In order to be an Uber driver in Buffalo, one must be 21 or older, have a four-door car that is a 2011 or newer, in-state auto insurance with the driver’s name on the policy, an in-state driver license, a social security number, in-state plates and must pass a background check and driving record check. Since Buffalo would be a new location, there are other requirements that may be put into effect.

Officials were also concerned with the safety of the service and the background checks that are conducted for drivers.

Karen Ullman, a senior media studies major, would use Uber if it were in Buffalo. She said she’s not worried about the drivers and would prefer the ride-hailing service to a cab.
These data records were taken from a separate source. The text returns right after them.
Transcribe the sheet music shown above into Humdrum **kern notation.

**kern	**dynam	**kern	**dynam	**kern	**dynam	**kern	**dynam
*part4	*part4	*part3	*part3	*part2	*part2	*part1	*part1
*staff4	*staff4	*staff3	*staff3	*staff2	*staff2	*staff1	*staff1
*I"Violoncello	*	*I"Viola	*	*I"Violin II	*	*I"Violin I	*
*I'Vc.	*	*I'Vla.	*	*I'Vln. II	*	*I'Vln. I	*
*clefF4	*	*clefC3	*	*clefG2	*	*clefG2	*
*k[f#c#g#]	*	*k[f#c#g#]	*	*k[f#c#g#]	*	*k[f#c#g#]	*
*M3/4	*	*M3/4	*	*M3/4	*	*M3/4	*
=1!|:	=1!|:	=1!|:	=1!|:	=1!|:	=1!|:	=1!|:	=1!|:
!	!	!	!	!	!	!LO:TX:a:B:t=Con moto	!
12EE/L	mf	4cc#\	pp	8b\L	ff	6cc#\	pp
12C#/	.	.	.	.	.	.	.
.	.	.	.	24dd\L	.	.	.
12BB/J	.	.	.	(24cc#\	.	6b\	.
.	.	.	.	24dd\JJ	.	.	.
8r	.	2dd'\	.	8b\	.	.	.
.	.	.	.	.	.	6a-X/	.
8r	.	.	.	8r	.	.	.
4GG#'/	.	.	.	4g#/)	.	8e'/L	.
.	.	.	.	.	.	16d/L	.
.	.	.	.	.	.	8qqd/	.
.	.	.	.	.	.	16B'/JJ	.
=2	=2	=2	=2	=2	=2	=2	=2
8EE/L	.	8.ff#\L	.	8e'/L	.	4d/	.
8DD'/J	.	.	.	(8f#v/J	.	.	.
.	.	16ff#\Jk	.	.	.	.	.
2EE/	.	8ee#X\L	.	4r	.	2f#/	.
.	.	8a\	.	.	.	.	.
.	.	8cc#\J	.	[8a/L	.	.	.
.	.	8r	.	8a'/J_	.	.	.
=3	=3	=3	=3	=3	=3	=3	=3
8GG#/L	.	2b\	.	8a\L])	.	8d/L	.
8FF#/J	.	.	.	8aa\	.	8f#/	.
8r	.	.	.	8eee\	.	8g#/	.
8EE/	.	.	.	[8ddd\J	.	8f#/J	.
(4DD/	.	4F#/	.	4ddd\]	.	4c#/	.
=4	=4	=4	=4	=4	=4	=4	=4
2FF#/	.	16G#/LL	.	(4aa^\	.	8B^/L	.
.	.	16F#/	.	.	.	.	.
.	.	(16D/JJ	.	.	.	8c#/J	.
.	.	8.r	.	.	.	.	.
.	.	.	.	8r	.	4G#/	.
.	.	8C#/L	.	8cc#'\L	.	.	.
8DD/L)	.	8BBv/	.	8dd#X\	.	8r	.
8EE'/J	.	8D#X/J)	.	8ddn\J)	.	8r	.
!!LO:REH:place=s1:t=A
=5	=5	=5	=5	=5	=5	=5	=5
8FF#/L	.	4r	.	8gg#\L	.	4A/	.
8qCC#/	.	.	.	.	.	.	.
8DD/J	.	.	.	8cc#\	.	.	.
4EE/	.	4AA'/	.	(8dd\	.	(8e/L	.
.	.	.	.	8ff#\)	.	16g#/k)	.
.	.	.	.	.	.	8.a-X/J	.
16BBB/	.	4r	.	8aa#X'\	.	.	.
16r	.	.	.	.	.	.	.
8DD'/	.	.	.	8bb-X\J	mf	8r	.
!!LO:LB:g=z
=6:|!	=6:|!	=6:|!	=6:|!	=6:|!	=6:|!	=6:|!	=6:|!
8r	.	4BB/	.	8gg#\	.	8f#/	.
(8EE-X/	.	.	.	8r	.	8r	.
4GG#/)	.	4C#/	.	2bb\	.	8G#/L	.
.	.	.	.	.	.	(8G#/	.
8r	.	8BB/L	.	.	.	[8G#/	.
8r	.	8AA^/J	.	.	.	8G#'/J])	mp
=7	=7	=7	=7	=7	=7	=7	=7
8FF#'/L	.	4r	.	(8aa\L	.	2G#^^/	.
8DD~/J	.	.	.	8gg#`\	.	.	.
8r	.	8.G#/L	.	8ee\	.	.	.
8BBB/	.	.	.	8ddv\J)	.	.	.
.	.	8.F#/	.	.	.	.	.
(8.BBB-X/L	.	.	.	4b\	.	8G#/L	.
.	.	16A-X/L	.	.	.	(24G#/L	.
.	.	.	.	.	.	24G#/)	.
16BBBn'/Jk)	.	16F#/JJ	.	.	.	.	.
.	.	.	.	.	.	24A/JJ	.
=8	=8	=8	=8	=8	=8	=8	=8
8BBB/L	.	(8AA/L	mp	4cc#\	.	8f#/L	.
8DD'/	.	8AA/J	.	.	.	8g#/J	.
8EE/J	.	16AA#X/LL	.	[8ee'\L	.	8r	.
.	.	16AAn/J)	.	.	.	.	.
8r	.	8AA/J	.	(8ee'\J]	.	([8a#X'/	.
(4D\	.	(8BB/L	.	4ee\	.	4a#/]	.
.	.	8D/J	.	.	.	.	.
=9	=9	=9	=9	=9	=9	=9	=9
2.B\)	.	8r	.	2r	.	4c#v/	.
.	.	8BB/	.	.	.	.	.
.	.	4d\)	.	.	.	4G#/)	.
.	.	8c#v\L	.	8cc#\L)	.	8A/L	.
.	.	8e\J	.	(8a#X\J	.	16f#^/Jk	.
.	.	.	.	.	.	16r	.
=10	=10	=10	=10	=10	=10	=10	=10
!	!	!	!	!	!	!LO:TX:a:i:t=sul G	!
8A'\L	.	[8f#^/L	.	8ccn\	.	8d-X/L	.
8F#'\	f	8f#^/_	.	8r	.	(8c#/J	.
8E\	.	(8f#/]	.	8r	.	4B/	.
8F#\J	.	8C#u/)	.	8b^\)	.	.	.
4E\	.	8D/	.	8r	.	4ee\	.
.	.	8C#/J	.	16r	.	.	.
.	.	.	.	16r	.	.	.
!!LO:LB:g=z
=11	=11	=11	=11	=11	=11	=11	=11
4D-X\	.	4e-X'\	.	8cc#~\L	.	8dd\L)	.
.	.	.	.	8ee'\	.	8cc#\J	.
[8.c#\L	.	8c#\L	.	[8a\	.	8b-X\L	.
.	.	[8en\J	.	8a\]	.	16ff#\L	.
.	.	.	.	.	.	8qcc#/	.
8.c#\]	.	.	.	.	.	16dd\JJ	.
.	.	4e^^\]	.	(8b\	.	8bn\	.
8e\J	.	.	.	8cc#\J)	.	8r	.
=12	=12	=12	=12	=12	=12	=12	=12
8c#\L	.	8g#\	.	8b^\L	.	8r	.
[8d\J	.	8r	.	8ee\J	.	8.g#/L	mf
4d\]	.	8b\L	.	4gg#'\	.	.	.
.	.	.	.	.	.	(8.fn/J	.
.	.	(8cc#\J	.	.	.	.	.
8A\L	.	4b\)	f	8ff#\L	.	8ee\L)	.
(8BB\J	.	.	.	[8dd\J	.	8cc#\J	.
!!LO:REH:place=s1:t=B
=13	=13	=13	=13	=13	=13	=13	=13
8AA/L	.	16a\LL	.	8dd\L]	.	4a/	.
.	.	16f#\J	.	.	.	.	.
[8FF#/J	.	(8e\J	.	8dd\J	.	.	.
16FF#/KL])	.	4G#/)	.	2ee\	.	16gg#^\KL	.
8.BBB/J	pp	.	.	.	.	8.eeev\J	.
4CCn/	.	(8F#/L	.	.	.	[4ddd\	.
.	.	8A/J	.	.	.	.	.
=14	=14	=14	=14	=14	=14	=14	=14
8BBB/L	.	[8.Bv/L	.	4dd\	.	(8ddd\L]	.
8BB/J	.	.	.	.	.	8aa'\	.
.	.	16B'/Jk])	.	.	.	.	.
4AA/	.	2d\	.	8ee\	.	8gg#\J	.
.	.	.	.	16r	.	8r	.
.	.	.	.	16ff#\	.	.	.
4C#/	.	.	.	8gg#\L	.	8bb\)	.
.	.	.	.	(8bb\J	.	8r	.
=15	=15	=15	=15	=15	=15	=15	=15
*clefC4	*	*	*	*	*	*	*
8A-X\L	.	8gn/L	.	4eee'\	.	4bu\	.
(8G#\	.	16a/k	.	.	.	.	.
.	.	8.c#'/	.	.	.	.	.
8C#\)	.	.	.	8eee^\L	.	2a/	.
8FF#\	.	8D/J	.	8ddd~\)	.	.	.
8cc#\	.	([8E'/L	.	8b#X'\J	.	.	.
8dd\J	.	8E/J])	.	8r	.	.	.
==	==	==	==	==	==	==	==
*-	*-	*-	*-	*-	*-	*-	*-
“Cabs are way too expensive and can be a pain to call for later in the night,” Ullman said. “I used to live out by New York City and Uber was such a lifesaver, as you could see the general rate before you send for it whereas with a cab, you never really know. I’ve had friends who’ve been in poor situations with Uber drivers and were reimbursed because the customer service is so accommodating.”

Ian Carson, a senior economics major, thinks that cabs can be unreliable and expensive, especially since Liberty Cab has such a large place in the market.

“I’ve used Uber before and they’re general much friendlier than cab drivers, probably because a lot of them do it for extra cash or they’re choosing their own hours,” Carson said. “So it’s not sketchy at all to me.”